The screenplay is by Crane Wilbur (who wrote tons of crime and prison films and even directed a few), based on a story that had originally appeared in the Saturday Evening Post, a source for many screen adaptations in that time. The adaptation was done by Bernard Gordon and Richard Wormser. Gordon was blacklisted after this credit and his subsequent Hollywood jobs in the 1950s were all done under pseudonyms. He later wrote a book called Hollywood Exile, or How I Learned to Love the Blacklist, and died in 2007 at the age of 88. He was one of the leaders of the protest against the Academy of Motion Picture Arts and Sciences when Elia Kazan was given an Honorary Oscar in 1999. (Kazan had given names to HUAC–the House Un-American Activities Committee–in 1952 during the congressional investigation of Communists in Hollywood.)
Another blacklisted screenwriter, Ned Young, happens to be in the movie. He plays Morgan, one of the robbery gang, who gets mortally wounded after a shootout with a cop during the opening gas station robbery and is the first to reach Nelson’s apartment. Young was blacklisted after this film as well, but appears as an actor in TERROR IN A TEXAS TOWN (1958), which also starred Sterling Hayden, who, like Kazan, had cooperated with HUAC and given names. So three people caught up in the Hollywood witchhunt were involved with this film.

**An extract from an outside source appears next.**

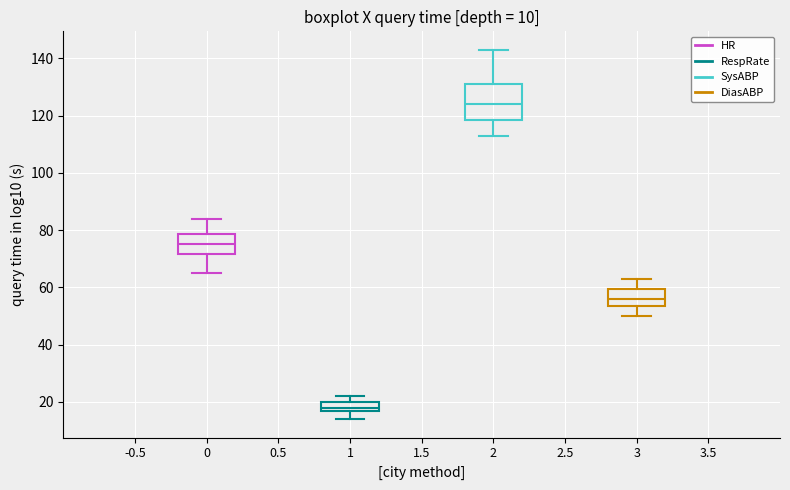

Which box has the highest median line?

2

Phyllis Kirk and Charles Bronson were also both in HOUSE OF WAX (1953), also directed by de Toth. It was made later, but released earlier than CRIME WAVE.

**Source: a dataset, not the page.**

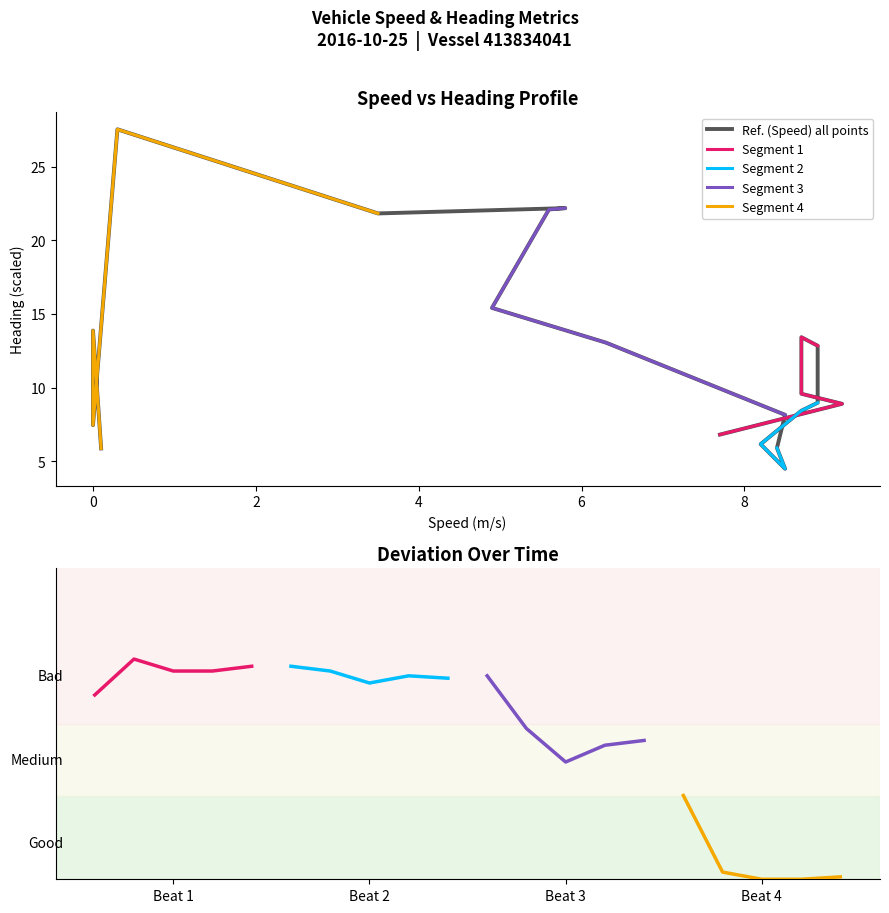

What is the value of the Heading (deg/10) point at the 19th from the left?

13.9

The co-feature on the DVD is DECOY (1946), a very interesting low-budget noir from Monogram Pictures in which a prisoner on death row is executed and brought back to life by a doctor enticed to perform the miracle (with some kind of special drug) by the prisoner’s moll, with the promise of love and lots of money when they learn where the prisoner stashed the dough from a bank job.
Edward Norris, Jean Gillie, Herbert Rudley in DECOY
The audio commentary is supplied by DVD Savant’s Glenn Erickson and, in a surprising twist, Stanley Rubin, author of the original story on which the screenplay was based! He’s 94 now and was nearing 90 when he did the commentary. (The finished screenplay was written by the aforementioned Ned Young, one of the cast members of CRIME WAVE, so it all comes full circle.) I’m planning a future blog entry on audio commentaries on golden age Hollywood films supplied by their actual creators!